**Text excerpt**
···
Implement Body extractor

bradleybeddoes commented 7 years ago

Must support:

application/x-www-form-urlencoded
multipart/form-data
text/plain (?)

Per other extractors for Request path and Query string, we've already shipped this must be type safe and support optional fields.

abonander commented 7 years ago

I've been working on multipart-async for a bit now but I'm not sure what I want the final API to look like yet. I'm open to collaboration!

heronhaye commented 7 years ago

+1. Data validation is central in Rocket and very powerful (https://rocket.rs/guide/requests/#field-validation), works for form data, query strings, JSON, etc.

bradleybeddoes commented 7 years ago

Hey @abonander sorry it has taken me a few days to get back to you, very hectic this end.

I certainly would like to get your help in figuring this out for Gotham as it seems you've already gotten quite a ways down the path of implementing this with Hyper natively.

I'm of the opinion (and @smangelsdorf may disagree!) that this kind of functionality is important enough that we need to have a solution for it in Gotham core and then support it long term.

Did you happen to get a chance to look at the Gotham API yet? I'm wondering how well you think our extractors concept might fit with what you've already done, especially with how we do proc_macro_derives for request path and query string structs that are defined by the application using Gotham.

bradleybeddoes commented 7 years ago

Hi @modalduality, I agree that validation is really important and Extractors can, at least partially, do this.

Right now an Extractor makes sure that Request data is type valid for the path and query string. So if your app is expecting to get a u8 but the Request presents anything else the Request is aborted with a 400 Bad Request, assuming you derive StaticResponseExtender. You can easily customize the specific Response with your own StaticResponseExtender implementation instead of deriving.
···
**Activity**
Copy out the issue thread on the Body extractor word for word, in full. The entries that follow are separate from the issue thread.
···
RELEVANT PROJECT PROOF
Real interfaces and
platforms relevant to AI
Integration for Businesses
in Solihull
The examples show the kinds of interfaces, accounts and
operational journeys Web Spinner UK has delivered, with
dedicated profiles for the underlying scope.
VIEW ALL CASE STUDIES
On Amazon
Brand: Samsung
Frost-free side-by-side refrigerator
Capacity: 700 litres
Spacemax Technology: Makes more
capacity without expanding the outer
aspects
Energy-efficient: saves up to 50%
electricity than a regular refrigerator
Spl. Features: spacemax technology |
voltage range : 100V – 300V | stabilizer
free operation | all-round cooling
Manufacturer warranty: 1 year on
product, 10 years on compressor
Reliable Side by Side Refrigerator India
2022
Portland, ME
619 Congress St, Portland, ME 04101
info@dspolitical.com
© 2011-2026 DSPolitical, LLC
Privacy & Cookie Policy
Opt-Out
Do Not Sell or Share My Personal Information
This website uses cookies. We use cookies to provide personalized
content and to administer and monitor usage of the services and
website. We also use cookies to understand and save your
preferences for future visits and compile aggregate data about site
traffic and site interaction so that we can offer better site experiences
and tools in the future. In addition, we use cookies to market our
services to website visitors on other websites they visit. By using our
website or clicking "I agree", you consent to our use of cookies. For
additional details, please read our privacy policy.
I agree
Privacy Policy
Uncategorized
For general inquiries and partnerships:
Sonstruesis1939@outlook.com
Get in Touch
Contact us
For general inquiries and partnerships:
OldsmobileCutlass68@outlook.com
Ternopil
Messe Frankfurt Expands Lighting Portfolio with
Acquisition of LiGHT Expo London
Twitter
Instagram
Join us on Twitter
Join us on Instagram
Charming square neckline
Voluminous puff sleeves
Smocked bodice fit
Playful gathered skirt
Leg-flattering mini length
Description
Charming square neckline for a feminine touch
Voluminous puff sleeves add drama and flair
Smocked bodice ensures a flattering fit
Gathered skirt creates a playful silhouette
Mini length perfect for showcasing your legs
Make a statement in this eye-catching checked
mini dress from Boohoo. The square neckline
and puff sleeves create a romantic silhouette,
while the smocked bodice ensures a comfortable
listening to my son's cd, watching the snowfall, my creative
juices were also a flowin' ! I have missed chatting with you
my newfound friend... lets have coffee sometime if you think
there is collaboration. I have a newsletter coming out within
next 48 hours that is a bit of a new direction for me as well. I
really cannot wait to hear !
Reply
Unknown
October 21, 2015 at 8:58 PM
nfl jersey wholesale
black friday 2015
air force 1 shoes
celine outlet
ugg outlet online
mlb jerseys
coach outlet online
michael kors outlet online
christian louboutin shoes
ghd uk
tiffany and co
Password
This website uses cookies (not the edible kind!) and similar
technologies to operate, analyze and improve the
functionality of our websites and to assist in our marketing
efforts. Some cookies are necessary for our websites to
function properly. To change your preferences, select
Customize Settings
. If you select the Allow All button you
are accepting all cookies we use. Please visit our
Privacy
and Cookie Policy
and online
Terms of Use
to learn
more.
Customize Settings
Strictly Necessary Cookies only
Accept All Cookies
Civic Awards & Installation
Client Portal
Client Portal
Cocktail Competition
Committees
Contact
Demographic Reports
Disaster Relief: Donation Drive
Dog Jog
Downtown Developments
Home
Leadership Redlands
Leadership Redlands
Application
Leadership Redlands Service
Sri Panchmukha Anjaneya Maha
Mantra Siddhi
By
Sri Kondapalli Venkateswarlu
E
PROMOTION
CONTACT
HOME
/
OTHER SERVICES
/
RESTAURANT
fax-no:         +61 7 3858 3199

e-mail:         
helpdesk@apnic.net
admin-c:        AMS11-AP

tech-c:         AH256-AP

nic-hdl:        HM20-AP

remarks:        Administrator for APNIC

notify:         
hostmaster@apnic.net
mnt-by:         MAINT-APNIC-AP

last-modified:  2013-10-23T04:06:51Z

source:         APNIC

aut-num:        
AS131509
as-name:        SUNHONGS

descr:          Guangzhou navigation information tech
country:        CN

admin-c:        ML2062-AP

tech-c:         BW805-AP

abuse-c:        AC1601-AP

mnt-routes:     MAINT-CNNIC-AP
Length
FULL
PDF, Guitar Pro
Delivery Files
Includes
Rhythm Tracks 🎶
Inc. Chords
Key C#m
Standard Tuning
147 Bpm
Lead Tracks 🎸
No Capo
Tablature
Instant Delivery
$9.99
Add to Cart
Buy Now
···
**Reply**
Implement Body extractor

bradleybeddoes commented 7 years ago

Must support:

application/x-www-form-urlencoded
multipart/form-data
text/plain (?)

Per other extractors for Request path and Query string, we've already shipped this must be type safe and support optional fields.

abonander commented 7 years ago

I've been working on multipart-async for a bit now but I'm not sure what I want the final API to look like yet. I'm open to collaboration!

heronhaye commented 7 years ago

+1. Data validation is central in Rocket and very powerful (https://rocket.rs/guide/requests/#field-validation), works for form data, query strings, JSON, etc.

bradleybeddoes commented 7 years ago

Hey @abonander sorry it has taken me a few days to get back to you, very hectic this end.

I certainly would like to get your help in figuring this out for Gotham as it seems you've already gotten quite a ways down the path of implementing this with Hyper natively.

I'm of the opinion (and @smangelsdorf may disagree!) that this kind of functionality is important enough that we need to have a solution for it in Gotham core and then support it long term.

Did you happen to get a chance to look at the Gotham API yet? I'm wondering how well you think our extractors concept might fit with what you've already done, especially with how we do proc_macro_derives for request path and query string structs that are defined by the application using Gotham.

bradleybeddoes commented 7 years ago

Hi @modalduality, I agree that validation is really important and Extractors can, at least partially, do this.

Right now an Extractor makes sure that Request data is type valid for the path and query string. So if your app is expecting to get a u8 but the Request presents anything else the Request is aborted with a 400 Bad Request, assuming you derive StaticResponseExtender. You can easily customize the specific Response with your own StaticResponseExtender implementation instead of deriving.